Let's do some calculations...

According to ifidonlike, the higher the hp, the more the force at wheels, and you’ll always shift at the peak-hp rpm. This is wrong.

Let’s look at the following engine, with 200 lb-ft at 1500-4500 rpm and 200 hp at 7500 rpm. I list rpm, torque and hp in a table:

1000____150______29
1500____200______57
2000____200______76
2500____200______95
3000____200_____114
3500____200_____133
4000____200_____152
4500____200_____158
5000____175_____167
5500____166_____174
6000____158_____181
6500____152_____188
7000____146_____195
7500____140_____200
8000____118_____180

Let’s say you are driving in 2nd gear, with a ratio of 4:1. 3rd gear has a ratio of 3:1. Where do you shift?

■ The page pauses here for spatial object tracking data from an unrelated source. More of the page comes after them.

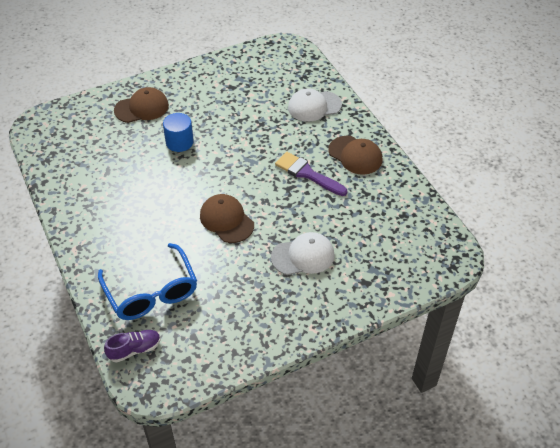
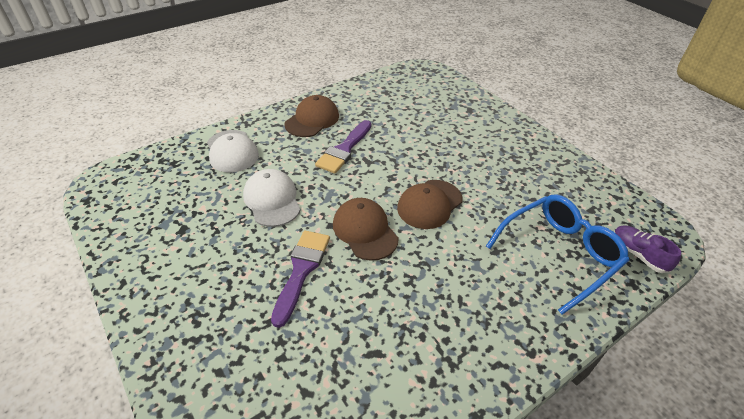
camera: 100 degrees left, 5 degrees down
brown cap [114,87,169,123] -> brown cap moved to [333,198,399,261]
blue cylinder [163,113,194,152] -> purple brush [271,230,330,328]
white cap [271,232,335,275] -> white cap moved to [243,169,301,227]

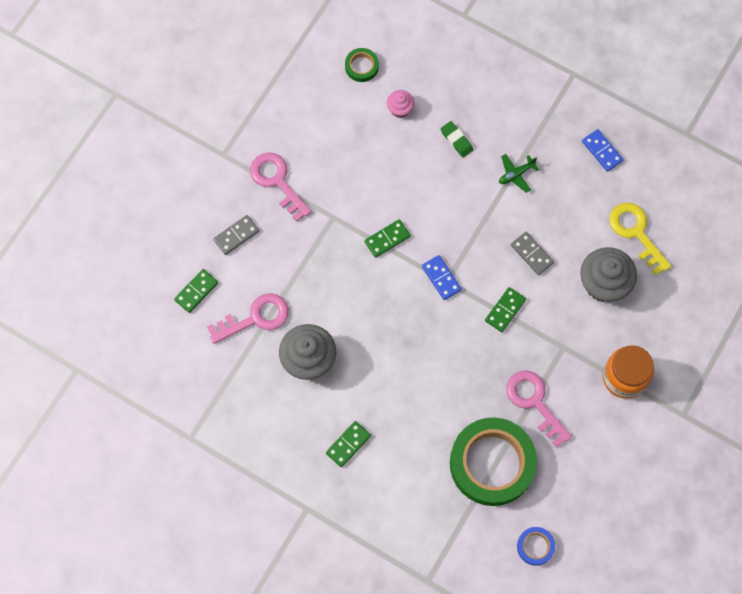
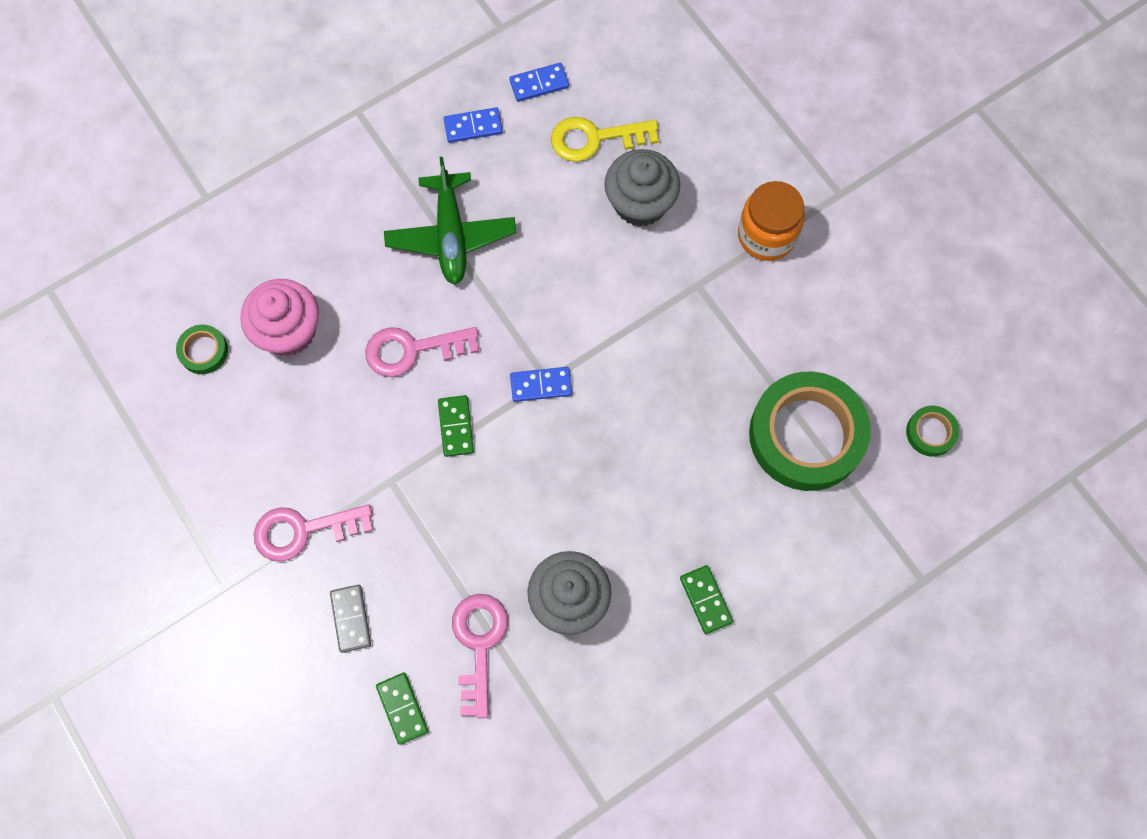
camera: 65 degrees left, 0 degrees up
pink cupcake [387,90,414,118] -> pink cupcake [240,279,319,356], size x1.95
green eraser [441,121,473,158] -> none
green domino [485,287,526,332] -> none
green plane [499,154,539,193] -> green plane [384,157,516,285], size x2.08
pink key [507,370,572,447] -> pink key moved to [365,327,479,377]
grey domino [511,232,554,275] -> none
blue tape [517,527,555,566] -> green tape [906,406,959,457]
none -> blue domino [509,63,569,102]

If you shift at 7500 rpm, before the shift:

Engine torque = 140, wheel torque = 4*140 = 560, wheel force = 560 / R.

After the shift, rpm = 5625, let’s round to a bigger torque:

Engine torque = 166, wheel torque = 3*166 = 498, wheel force = 498 / R.

But if you shifted at 5000 rpm, before the shift:

Engine torque = 175, wheel torque = 4*175 = 700, wheel force = 700 / R > 560 / R.

After the shift, rpm = 3750:

Engine torque = 200, wheel torque = 3*200 = 600, wheel force = 600 / R > 498 / R.

So both before and after the shift, you get more force at the wheel if you shift at 5000 than at 7500. The hp figures are 167 @ 5000 and 200 @ 7500.

Generally, if Q(x) is the torque curve, you are in a gear with ratio K1 and need to up-shift into a gear with ratio K2, the optimal shift point x satisfies the equation:

K1 * Q(x) = K2 * Q(x * K2 / K1).

As you can see from this, x is always greater than the peak-torque rpm, but can be substantially less than the peak-hp rpm. In fact, the equation doesn’t involve the hp curve at all.

If Honda comes in and holds the torque curve flat at 140 lb-ft way beyond 7500 rpm, they can keep making more and more power. But does this change the optimal shifting point a single bit? Nope.